Par une lettre du 11 février 2022, les parties ont été informées qu'en application de l'article R. 611-11-1 du code de justice administrative, il était envisagé d'appeler l'affaire à une audience qui pourrait avoir lieu le 11 avril 2022 et que l'instruction pourrait être close à partir du 28 mars 2022 avec effet immédiat.

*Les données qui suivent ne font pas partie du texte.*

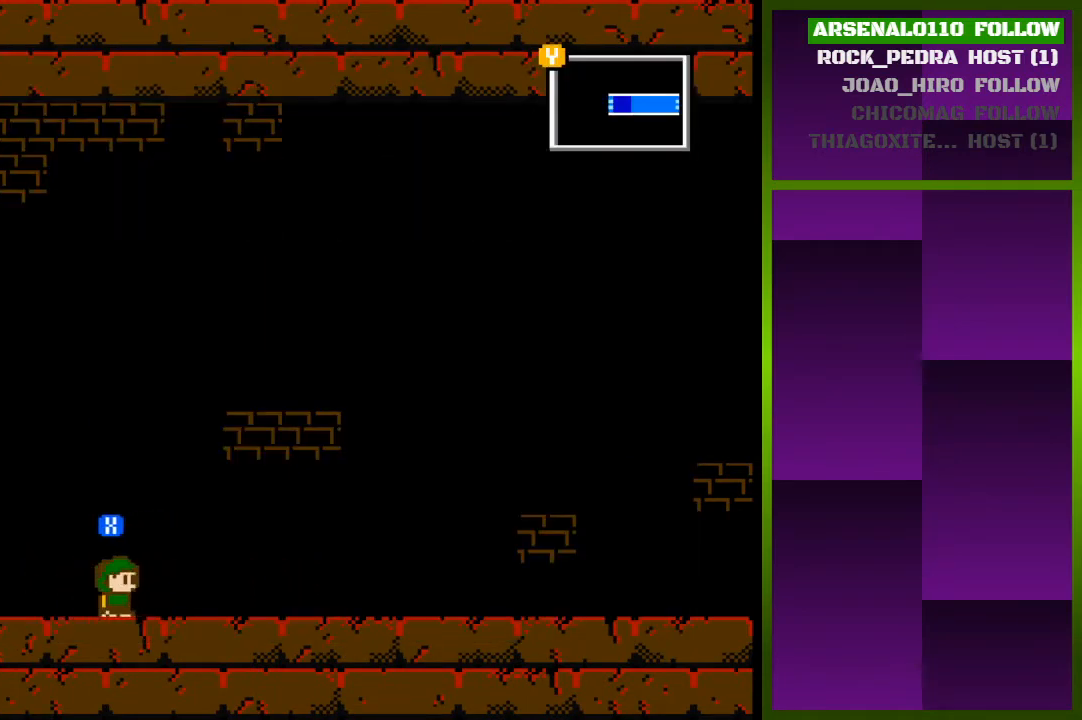
{"buttons": ["DPAD_RIGHT"], "events": []}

II. Par une requête enregistrée les 14 février 2022 sous le n° 22PA00706 et un mémoire enregistré le 30 mars 2022, la ministre du travail, de l'emploi et de l'insertion demande à la Cour :

1°) d'annuler le jugement n° 2112700 du 13 décembre 2021 du Tribunal administratif de Montreuil ;

2°) de rejeter la demande présentée par le syndicat CFDT Groupe Air France SPASAF devant le Tribunal administratif de Montreuil ;

3°) d'ordonner le remboursement de la somme versée au titre de l'article L. 761-1 du code de justice administrative en première instance.

Elle soutient que :

Sur la régularité du jugement :

- le tribunal n'a pas répondu au moyen du requérant tiré de ce que le document unilatéral portant plan de sauvegarde de l'emploi ne reprenait pas l'ensemble des critères d'ordre des licenciements prévus à l'article L. 1233-5 du code du travail ;

- le tribunal a dénaturé les pièces du dossier en se fondant sur des décisions de l'inspectrice du travail qui concernent trois salariés protégés et relèvent d'un contrôle distinct et qui ne sont pas définitives ;

Sur le bien-fondé du jugement :

- les dispositions de l'article L. 1233-5 du code du travail présentent un caractère supplétif en l'absence de convention collective applicable ;

- s'agissant du critère des qualités professionnelles, il n'appartient pas à l'administration de se prononcer sur la pertinence des éléments d'appréciation dès lors qu'est établie l'absence de système d'évaluation des salariés ;

- s'agissant de l'application d'un critère de départage, l'usage de la pondération d'un des critères d'ordre ne peut avoir pour effet que de départager dans la plupart des cas les salariés ayant obtenu le même nombre de points, sans que cela constitue une méconnaissance de l'article

L. 1233-5 du code du travail ;

- le contrôle de la neutralisation des effets des critères d'ordre doit s'opérer au stade de l'élaboration du plan de sauvegarde de l'emploi où la détermination des critères doit être neutre et non à celui de l'exécution du plan où l'existence d'une égalité de points entre salariés peut exister sans caractériser un manquement aux règles légales ou conventionnelles ;

- la circonstance que les critères ne soient pas suffisants pour départager les salariés est sans incidence sur l'appréciation de leur conformité aux règles légales ou conventionnelles ;

- dès lors que l'article L. 1233-5 du code du travail prévoit que l'employeur doit, en l'absence de convention collective, définir les critères d'ordre des licenciements, doit être écarté le moyen soulevé en première instance par le syndicat demandeur selon lequel les critères d'ordre des licenciements ne peuvent, en présence d'une convention collective, méconnaître les critères légaux et ne doivent être pris en compte que sous réserve de leur être plus favorables.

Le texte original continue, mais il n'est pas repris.